▶ _EXTRACT TO READ_:
-- Opening Marker --

Film: Review – Gerald’s Game

By Bill

Netflix is back with another sure-fire hit … This time a movie adaptation of the Stephen King novel Gerald’s Game … the world has gone Stephen King crazy this year …  Now, I am a Stephen King fan and have read a whole bunch of his novels, however I haven’t ever managed to get around to reading this 1992 suspense/horror novel. I thought I knew the premise, however there were elements I had no idea about that proved a nice twist on what I thought I knew the film. If you’re having a Friday night in, you won’t go far wrong putting this on … just try not to watch it if you live alone, as I did …

 

The film, directed by Mike Flanagan (Hush and Oculus), features a long-married couple who head off to their coastal retreat, a mile away from another living person, so that they can rekindle their love. The husband, Gerald (Bruce Greenwood) wants to handcuff his wife, Jessie (an excellent, Carla Gugino) to the bed to elevate their romantic adventures. Unfortunately for Jessie, things take a turn for the bad when Gerald is accidentally killed, leaving Jessie handcuffed to the bed with no apparent means of escape and no sign of anyone finding her for many months. This sets off a tense hour and half where we seldom leave the bedroom (aside from some revealing flashbacks that deal with a dark past).

-- Closing Marker --

▶ _DATA LISTING_:

-- Opening Marker --

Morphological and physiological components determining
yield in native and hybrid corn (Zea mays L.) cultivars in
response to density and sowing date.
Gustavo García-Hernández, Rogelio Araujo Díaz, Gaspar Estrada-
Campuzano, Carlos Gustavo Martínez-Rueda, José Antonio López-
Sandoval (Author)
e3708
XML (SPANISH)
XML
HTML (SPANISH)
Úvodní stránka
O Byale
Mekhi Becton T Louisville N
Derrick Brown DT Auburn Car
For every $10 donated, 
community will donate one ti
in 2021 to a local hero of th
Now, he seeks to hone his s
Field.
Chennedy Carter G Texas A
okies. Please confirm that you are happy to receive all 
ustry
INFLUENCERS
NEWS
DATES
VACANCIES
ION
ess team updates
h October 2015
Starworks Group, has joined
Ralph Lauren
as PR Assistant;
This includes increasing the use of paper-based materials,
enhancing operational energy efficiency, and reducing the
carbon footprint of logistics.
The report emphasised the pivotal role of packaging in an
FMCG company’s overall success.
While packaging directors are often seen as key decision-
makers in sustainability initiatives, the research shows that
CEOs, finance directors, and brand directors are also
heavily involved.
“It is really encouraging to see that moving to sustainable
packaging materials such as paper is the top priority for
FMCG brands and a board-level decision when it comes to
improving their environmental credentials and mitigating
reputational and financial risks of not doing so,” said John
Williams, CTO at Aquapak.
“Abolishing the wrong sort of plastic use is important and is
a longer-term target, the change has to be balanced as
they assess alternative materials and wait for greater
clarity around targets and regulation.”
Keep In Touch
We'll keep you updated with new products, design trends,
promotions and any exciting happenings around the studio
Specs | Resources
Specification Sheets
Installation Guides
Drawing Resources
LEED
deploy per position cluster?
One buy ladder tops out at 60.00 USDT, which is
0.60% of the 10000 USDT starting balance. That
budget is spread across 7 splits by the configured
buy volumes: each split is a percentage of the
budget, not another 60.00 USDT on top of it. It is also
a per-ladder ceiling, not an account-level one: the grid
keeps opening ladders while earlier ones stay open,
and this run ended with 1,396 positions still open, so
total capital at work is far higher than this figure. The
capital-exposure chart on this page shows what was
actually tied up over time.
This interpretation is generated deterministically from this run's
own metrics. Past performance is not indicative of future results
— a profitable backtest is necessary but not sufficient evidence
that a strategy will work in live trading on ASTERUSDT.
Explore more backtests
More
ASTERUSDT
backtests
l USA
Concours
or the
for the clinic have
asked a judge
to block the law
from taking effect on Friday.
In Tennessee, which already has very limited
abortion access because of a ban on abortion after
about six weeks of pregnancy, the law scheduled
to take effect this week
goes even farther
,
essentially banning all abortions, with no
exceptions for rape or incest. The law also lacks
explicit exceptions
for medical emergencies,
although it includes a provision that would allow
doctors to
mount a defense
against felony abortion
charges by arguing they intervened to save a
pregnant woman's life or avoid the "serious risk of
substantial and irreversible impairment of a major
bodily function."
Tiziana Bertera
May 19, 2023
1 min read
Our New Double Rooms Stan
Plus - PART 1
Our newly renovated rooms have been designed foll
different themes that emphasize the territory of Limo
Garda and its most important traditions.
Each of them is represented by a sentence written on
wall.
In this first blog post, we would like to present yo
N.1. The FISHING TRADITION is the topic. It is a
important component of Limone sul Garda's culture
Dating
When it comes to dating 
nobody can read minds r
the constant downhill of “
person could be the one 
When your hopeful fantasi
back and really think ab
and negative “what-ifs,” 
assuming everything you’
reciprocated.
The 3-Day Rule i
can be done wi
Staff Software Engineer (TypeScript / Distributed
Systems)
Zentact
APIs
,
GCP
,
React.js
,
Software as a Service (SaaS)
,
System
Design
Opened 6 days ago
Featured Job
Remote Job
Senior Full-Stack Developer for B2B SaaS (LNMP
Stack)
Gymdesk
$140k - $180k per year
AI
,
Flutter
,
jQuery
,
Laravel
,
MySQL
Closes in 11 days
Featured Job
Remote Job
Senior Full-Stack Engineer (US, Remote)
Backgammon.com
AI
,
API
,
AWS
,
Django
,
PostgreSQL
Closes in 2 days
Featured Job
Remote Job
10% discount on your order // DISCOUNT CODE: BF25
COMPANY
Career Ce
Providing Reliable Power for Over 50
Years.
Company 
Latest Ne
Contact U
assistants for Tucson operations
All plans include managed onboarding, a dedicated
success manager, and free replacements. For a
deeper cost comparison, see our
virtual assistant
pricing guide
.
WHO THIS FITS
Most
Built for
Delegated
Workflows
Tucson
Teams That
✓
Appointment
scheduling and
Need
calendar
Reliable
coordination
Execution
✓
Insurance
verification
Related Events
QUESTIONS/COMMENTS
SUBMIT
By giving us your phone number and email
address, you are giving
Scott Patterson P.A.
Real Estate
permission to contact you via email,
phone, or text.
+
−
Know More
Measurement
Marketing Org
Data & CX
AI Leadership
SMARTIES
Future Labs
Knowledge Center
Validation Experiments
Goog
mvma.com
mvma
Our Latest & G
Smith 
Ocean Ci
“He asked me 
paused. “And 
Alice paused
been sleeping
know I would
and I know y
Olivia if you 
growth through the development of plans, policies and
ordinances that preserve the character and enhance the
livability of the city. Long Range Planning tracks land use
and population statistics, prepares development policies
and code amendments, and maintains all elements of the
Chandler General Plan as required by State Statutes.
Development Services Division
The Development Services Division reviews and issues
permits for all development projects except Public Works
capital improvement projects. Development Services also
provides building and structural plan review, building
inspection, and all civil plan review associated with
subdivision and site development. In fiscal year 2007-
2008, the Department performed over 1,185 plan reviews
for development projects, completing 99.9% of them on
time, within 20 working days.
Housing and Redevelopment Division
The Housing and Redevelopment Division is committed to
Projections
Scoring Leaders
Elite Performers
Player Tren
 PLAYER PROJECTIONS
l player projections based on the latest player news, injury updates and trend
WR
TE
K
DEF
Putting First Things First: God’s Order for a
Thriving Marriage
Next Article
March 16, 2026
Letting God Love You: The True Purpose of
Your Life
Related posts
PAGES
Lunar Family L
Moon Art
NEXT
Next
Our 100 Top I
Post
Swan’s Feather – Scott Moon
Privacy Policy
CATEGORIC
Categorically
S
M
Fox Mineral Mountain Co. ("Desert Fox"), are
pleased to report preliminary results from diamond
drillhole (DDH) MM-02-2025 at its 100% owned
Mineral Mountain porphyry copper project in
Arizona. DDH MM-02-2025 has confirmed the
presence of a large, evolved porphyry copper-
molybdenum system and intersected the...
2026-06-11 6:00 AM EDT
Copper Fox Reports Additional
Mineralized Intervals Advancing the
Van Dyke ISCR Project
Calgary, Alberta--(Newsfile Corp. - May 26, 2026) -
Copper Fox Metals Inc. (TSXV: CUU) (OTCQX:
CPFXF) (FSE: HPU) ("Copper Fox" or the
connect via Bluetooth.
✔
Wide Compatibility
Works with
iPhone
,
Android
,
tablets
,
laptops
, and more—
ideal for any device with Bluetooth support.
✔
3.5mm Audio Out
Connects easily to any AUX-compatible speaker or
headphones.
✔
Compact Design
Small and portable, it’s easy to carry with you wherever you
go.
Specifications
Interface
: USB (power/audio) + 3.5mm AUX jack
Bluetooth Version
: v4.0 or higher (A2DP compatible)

-- Closing Marker --

Carry on the Gerald's Game review, picking up after its final sentence. The data has no connection to the Gerald's Game review.

 

 

So far, so good, as thrillers go, but I bet you’re thinking that this doesn’t exactly sound too Stephen King-esque. It doesn’t take long for Jessie to allow the voices in her head (or are they) to take over and act as an ‘angel/devil’ archetype, that at times I found to be a tad annoying and heavy handed, but all-in-all, did work in the end. Once night falls, however, Jessie starts to realise that she might not be alone in the house after all, and that what is there, might not be too friendly … this is where it becomes more recognisable as a Stephen King work. That’s as much as I will say (or can say) without giving away any spoilers.

 

The two main strengths of this film are Carla Gugino (yes, her from the Spy Kid’s franchise) who provides a harrowing, and pitch-perfect performance as the terrified captive. The other thing that elevates this to the level of ‘great Stephen King adaptation’ is the tension, which at times builds to very uncomfratble heighs, without ever having to rely on jump scares (luckily for me, there isn’t one, as I hate them). A film that can create such tension and horror without relying on cheap genre clichés, is okay in my book!

 

 

One of the main reasons the film works so well, is because it’s very easy to imagine yourself in her position, (I’m not saying I often find myself handcuffed to my bed, but you get where I’m coming from … right?) Luckily the film is quite short and so we aren’t stuck with this one tableaux for too long, as I think it would soon become tedious, but luckily Mike Flanagan knew what he was doing … although he has made me very mistrustful of dogs, which I’m not sure I can forgive him for…

 

I won’t go into the ending, only to say that the film offers up a little reversal on what we’ve come to understand, and although it works as an excellent twist, it is done a bit too heavy-handedly and I felt that the director could have used some more creativity in his shoe-horning in of a last second reveal, that, I assume fits with the source, as King himself, is not exactly known for his deft handling of plot points.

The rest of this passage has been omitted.